The presentation of the Zimbabwe Quality Standards Regulatory Authority Bill (ZQSRA) and the Consumer Protection Bill marks a key step as government moves to meet international standards, increase the country’s competiveness, limit sub-standard imports, and encourage best standard practices locally

Speaking at the commemoration of World Standards Day yesterday, Industry and Commerce minister Mike Bimha said by introducing the two pieces of legislation he wanted Parliament to get a feel of what he wants to be doing.

The event was hosted by the Standards Association of Zimbabwe
“Tomorrow (today) morning I will be making a presentation to MPs on the two pieces of legislation we want to introduce. We want to be talking to parliamentarians so that when we do introduce these Bills there will be a buy-in in Parliament,” he said.
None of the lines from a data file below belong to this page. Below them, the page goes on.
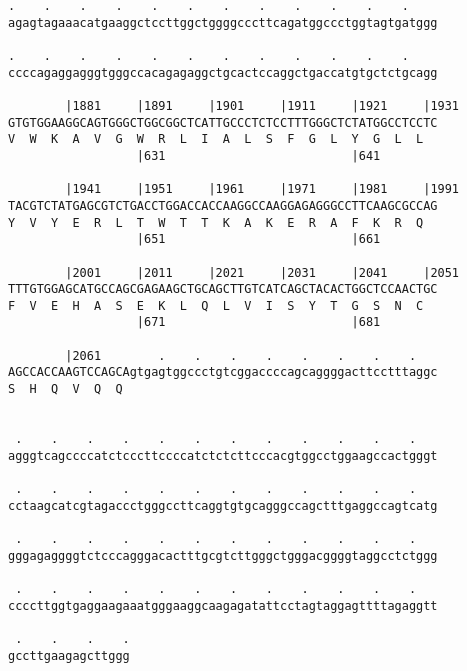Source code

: \documentclass{article}
\begin{document}
\begin{Verbatim}
.    .    .    .    .    .    .    .    .    .    .    .    
agagtagaaacatgaaggctccttggctggggcccttcagatggccctggtagtgatggg
                                                            
.    .    .    .    .    .    .    .    .    .    .    .    
ccccagaggagggtgggccacagagaggctgcactccaggctgaccatgtgctctgcagg
                                                            
        |1881     |1891     |1901     |1911     |1921     |1931
GTGTGGAAGGCAGTGGGCTGGCGGCTCATTGCCCTCTCCTTTGGGCTCTATGGCCTCCTC
V  W  K  A  V  G  W  R  L  I  A  L  S  F  G  L  Y  G  L  L  
                  |631                          |641        
  
        |1941     |1951     |1961     |1971     |1981     |1991
TACGTCTATGAGCGTCTGACCTGGACCACCAAGGCCAAGGAGAGGGCCTTCAAGCGCCAG
Y  V  Y  E  R  L  T  W  T  T  K  A  K  E  R  A  F  K  R  Q  
                  |651                          |661        
  
        |2001     |2011     |2021     |2031     |2041     |2051
TTTGTGGAGCATGCCAGCGAGAAGCTGCAGCTTGTCATCAGCTACACTGGCTCCAACTGC
F  V  E  H  A  S  E  K  L  Q  L  V  I  S  Y  T  G  S  N  C  
                  |671                          |681        
  
        |2061        .    .    .    .    .    .    .    .   
AGCCACCAAGTCCAGCAgtgagtggccctgtcggaccccagcaggggacttcctttaggc
S  H  Q  V  Q  Q                                            
                                                            
  
 .    .    .    .    .    .    .    .    .    .    .    .   
agggtcagccccatctcccttccccatctctcttcccacgtggcctggaagccactgggt
                                                            
 .    .    .    .    .    .    .    .    .    .    .    .   
cctaagcatcgtagaccctgggccttcaggtgtgcagggccagctttgaggccagtcatg
                                                            
 .    .    .    .    .    .    .    .    .    .    .    .   
gggagaggggtctcccagggacactttgcgtcttgggctgggacggggtaggcctctggg
                                                            
 .    .    .    .    .    .    .    .    .    .    .    .   
ccccttggtgaggaagaaatgggaaggcaagagatattcctagtaggagttttagaggtt
                                                            
 .    .    .    .
gccttgaagagcttggg
                 
                 
 

\end{Verbatim}
\end{document}
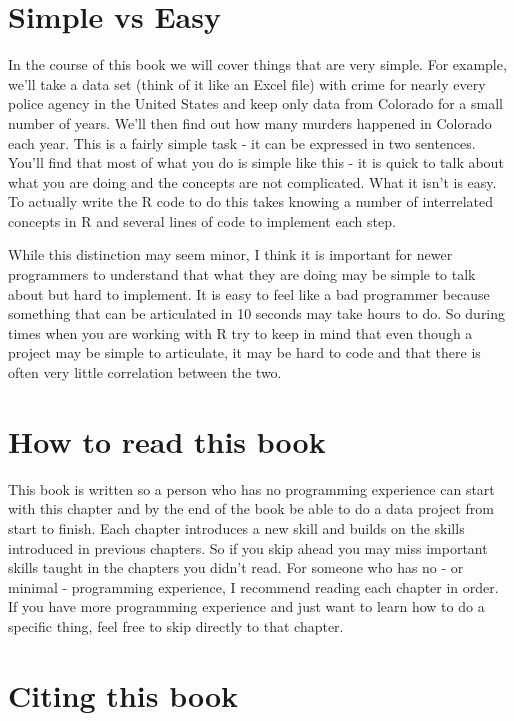 \documentclass[
]{krantz}
\begin{document}
\hypertarget{simple-vs-easy}{%
\section*{Simple vs Easy}\label{simple-vs-easy}}


In the course of this book we will cover things that are
very simple. For example, we'll take a data set (think of it
like an Excel file) with crime for nearly every police
agency in the United States and keep only data from Colorado
for a small number of years. We'll then find out how many
murders happened in Colorado each year. This is a fairly
simple task - it can be expressed in two sentences. You'll
find that most of what you do is simple like this - it is
quick to talk about what you are doing and the concepts are
not complicated. What it isn't is easy. To actually write
the R code to do this takes knowing a number of interrelated
concepts in R and several lines of code to implement each
step.

While this distinction may seem minor, I think it is
important for newer programmers to understand that what they
are doing may be simple to talk about but hard to implement.
It is easy to feel like a bad programmer because something
that can be articulated in 10 seconds may take hours to do.
So during times when you are working with R try to keep in
mind that even though a project may be simple to articulate,
it may be hard to code and that there is often very little
correlation between the two.

\hypertarget{how-to-read-this-book}{%
\section*{How to read this
book}\label{how-to-read-this-book}}


This book is written so a person who has no programming
experience can start with this chapter and by the end of the
book be able to do a data project from start to finish. Each
chapter introduces a new skill and builds on the skills
introduced in previous chapters. So if you skip ahead you
may miss important skills taught in the chapters you didn't
read. For someone who has no - or minimal - programming
experience, I recommend reading each chapter in order. If
you have more programming experience and just want to learn
how to do a specific thing, feel free to skip directly to
that chapter.

\hypertarget{citing-this-book}{%
\section*{Citing this book}\label{citing-this-book}}
\end{document}
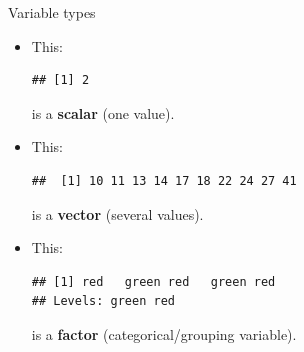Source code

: \begin{frame}[fragile]{Variable types}
  
  \begin{itemize}
  \item This:
 
\begin{knitrout}
\color{fgcolor}\begin{kframe}
\begin{alltt}
\hlkwb{=}
\end{alltt}
\begin{verbatim}
## [1] 2
\end{verbatim}
\end{kframe}
\end{knitrout}
is a \textbf{scalar} (one value). 

\item This:
 
\begin{knitrout}
\color{fgcolor}\begin{kframe}
\begin{alltt}
\end{alltt}
\begin{verbatim}
##  [1] 10 11 13 14 17 18 22 24 27 41
\end{verbatim}
\end{kframe}
\end{knitrout}
is a \textbf{vector} (several values).
\item This:
 
\begin{knitrout}
\color{fgcolor}\begin{kframe}
\begin{alltt}
\end{alltt}
\begin{verbatim}
## [1] red   green red   green red  
## Levels: green red
\end{verbatim}
\end{kframe}
\end{knitrout}
is a \textbf{factor} (categorical/grouping variable).  

  \end{itemize}
  
\end{frame}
The ZQSRA Bill and the Consumer Protection Bill will serve to ensure standards for both imports and exports to encourage a culture of standards in trading goods or services.
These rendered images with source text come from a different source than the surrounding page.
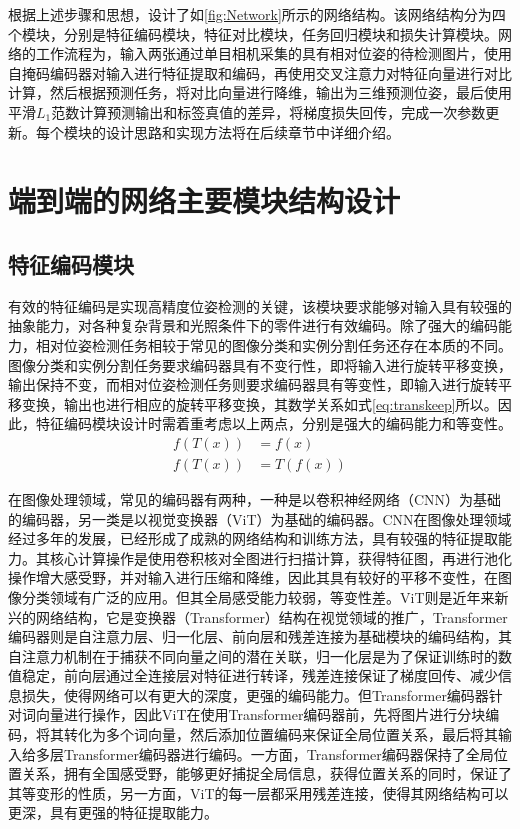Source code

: \documentclass{Diploma}
\begin{document}
根据上述步骤和思想，设计了如\ref{fig:Network}所示的网络结构。该网络结构分为四个模块，分别是特征编码模块，特征对比模块，任务回归模块和损失计算模块。网络的工作流程为，输入两张通过单目相机采集的具有相对位姿的待检测图片，使用自掩码编码器对输入进行特征提取和编码，再使用交叉注意力对特征向量进行对比计算，然后根据预测任务，将对比向量进行降维，输出为三维预测位姿，最后使用平滑$L_{1}$范数计算预测输出和标签真值的差异，将梯度损失回传，完成一次参数更新。每个模块的设计思路和实现方法将在后续章节中详细介绍。
%

\section{端到端的网络主要模块结构设计}
\subsection{特征编码模块}
有效的特征编码是实现高精度位姿检测的关键，该模块要求能够对输入具有较强的抽象能力，对各种复杂背景和光照条件下的零件进行有效编码。除了强大的编码能力，相对位姿检测任务相较于常见的图像分类和实例分割任务还存在本质的不同。图像分类和实例分割任务要求编码器具有不变行性，即将输入进行旋转平移变换，输出保持不变，而相对位姿检测任务则要求编码器具有等变性，即输入进行旋转平移变换，输出也进行相应的旋转平移变换，其数学关系如式\eqref{eq:transkeep}所以。因此，特征编码模块设计时需着重考虑以上两点，分别是强大的编码能力和等变性。
  \begin{equation} \label{eq:transkeep}
    \begin{aligned}
    f(T(x)) &= f(x) \\
    f(T(x)) &= T(f(x)) 
    \end{aligned}
  \end{equation}

  在图像处理领域，常见的编码器有两种，一种是以卷积神经网络（CNN）为基础的编码器，另一类是以视觉变换器（ViT）为基础的编码器。CNN在图像处理领域经过多年的发展，已经形成了成熟的网络结构和训练方法，具有较强的特征提取能力。其核心计算操作是使用卷积核对全图进行扫描计算，获得特征图，再进行池化操作增大感受野，并对输入进行压缩和降维，因此其具有较好的平移不变性，在图像分类领域有广泛的应用\cite{he2016deep}。但其全局感受能力较弱，等变性差。ViT则是近年来新兴的网络结构，它是变换器（Transformer）结构在视觉领域的推广\cite{dosovitskiy2020image}，Transformer编码器则是自注意力层、归一化层、前向层和残差连接为基础模块的编码结构，其自注意力机制在于捕获不同向量之间的潜在关联，归一化层是为了保证训练时的数值稳定，前向层通过全连接层对特征进行转译，残差连接保证了梯度回传、减少信息损失，使得网络可以有更大的深度，更强的编码能力\cite{vaswani2017attention}。但Transformer编码器针对词向量进行操作，因此ViT在使用Transformer编码器前，先将图片进行分块编码，将其转化为多个词向量，然后添加位置编码来保证全局位置关系，最后将其输入给多层Transformer编码器进行编码。一方面，Transformer编码器保持了全局位置关系，拥有全国感受野，能够更好捕捉全局信息，获得位置关系的同时，保证了其等变形的性质，另一方面，ViT的每一层都采用残差连接，使得其网络结构可以更深，具有更强的特征提取能力。
\end{document}
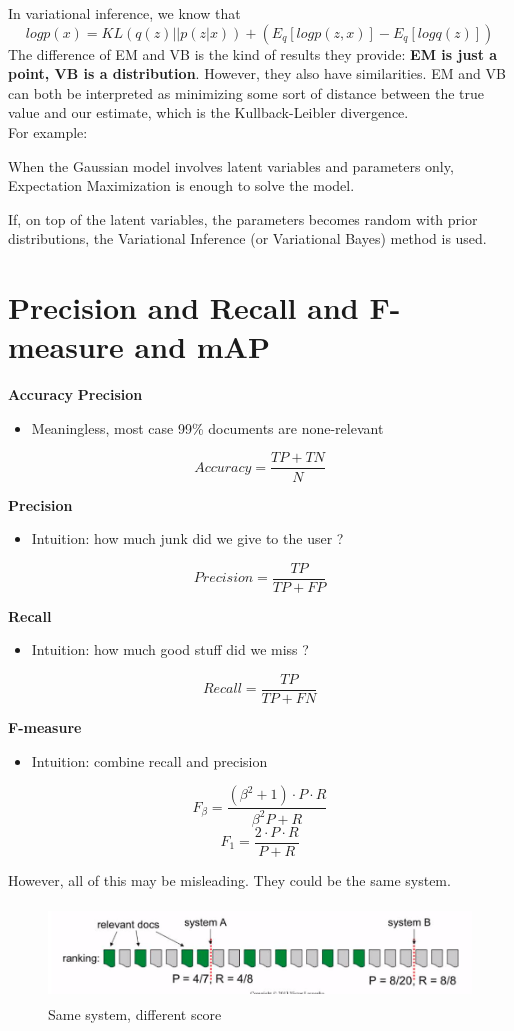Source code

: \documentclass{article}
\begin{document}
In variational inference, we know that 
$$logp(x)=KL(q(z)||p(z|x))+(E_{q}[logp(z,x)]-E_{q}[logq(z)])$$
The difference of EM and VB is the kind of results they provide: \textbf{EM is just a point, VB is a distribution}. However, they also have similarities. EM and VB can both be interpreted as minimizing some sort of distance between the true value and our estimate, which is the Kullback-Leibler divergence. \\
For example:

When the Gaussian model involves latent variables and parameters only, Expectation Maximization is enough to solve the model. 

If, on top of the latent variables, the parameters becomes random with prior distributions, the Variational Inference (or Variational Bayes) method is used.

\section{Precision and Recall and F-measure and mAP}

\textbf{Accuracy}
\textbf{Precision}
\begin{itemize}
\item Meaningless, most case 99\% documents are none-relevant
\end{itemize}
$$Accuracy=\frac{TP+TN}{N}$$

\textbf{Precision}
\begin{itemize}
\item Intuition: how much junk did we give to the user ?
\end{itemize}
$$Precision=\frac{TP}{TP+FP}$$

\textbf{Recall}
\begin{itemize}
\item Intuition: how much good stuff did we miss ?
\end{itemize}
$$Recall=\frac{TP}{TP+FN}$$

\textbf{F-measure}
\begin{itemize}
\item Intuition: combine recall and precision
\end{itemize}
$$F_{\beta}=\frac{(\beta^{2}+1) \cdot P \cdot R}{\beta^{2}P+R}$$
$$F_{1}=\frac{2 \cdot P \cdot R}{P+R}$$

However, all of this may be misleading. They could be the same system.
\begin{figure}[H]
\centering
\includegraphics[width=5in,height=1in]{eval}
\caption{Same system, different score}
\end{figure}
\end{document}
Once passed, the French consignment-based conformity bureau, Bureau Veritas, will hand over verification of the conformity service to the ZQSRA after four years.

“These conformity assessment activities will mitigate the import of poor quality and sub-standard products and help domestic manufacturers to compete fairly whilst at the same time offering value for money and protection of the health and safety of the public,” Bimha said.

“The Consumer Protection Bill will help ensure that consumer rights are enforced through promoting fair business practices, and protecting consumers from unreasonable, unjust, misleading, unfair and fraudulent conduct thereby bringing some order into the market.”

He said the Bill would also help with exports as he warned local industry against exporting sub-standard goods.
This comes as the first quarter of 2015 recorded a trade deficit of $853,6 million, which is estimated to reach $3,5 billion by year end, in a $10 billion economy.

The two Bills are also expected to complement the National Competiveness Commission which seeks to promote the country’s competiveness both regionally and internationally.

Bimha described co-operation at a regional level on matters of standardisation and quality assurance as crucial for facilitating the faster movement of goods and services within the region.

He said this would enhance expansion of intra-regional trade and industrial expansion.

“The harmonisation of standards within the region under the Sadc, Comesa and the tripartite Free Trade Area is expected to reduce technical barriers to trade that are normally encountered when goods and services are exchanged between member states due to differences in technical requirements,” Bimha said.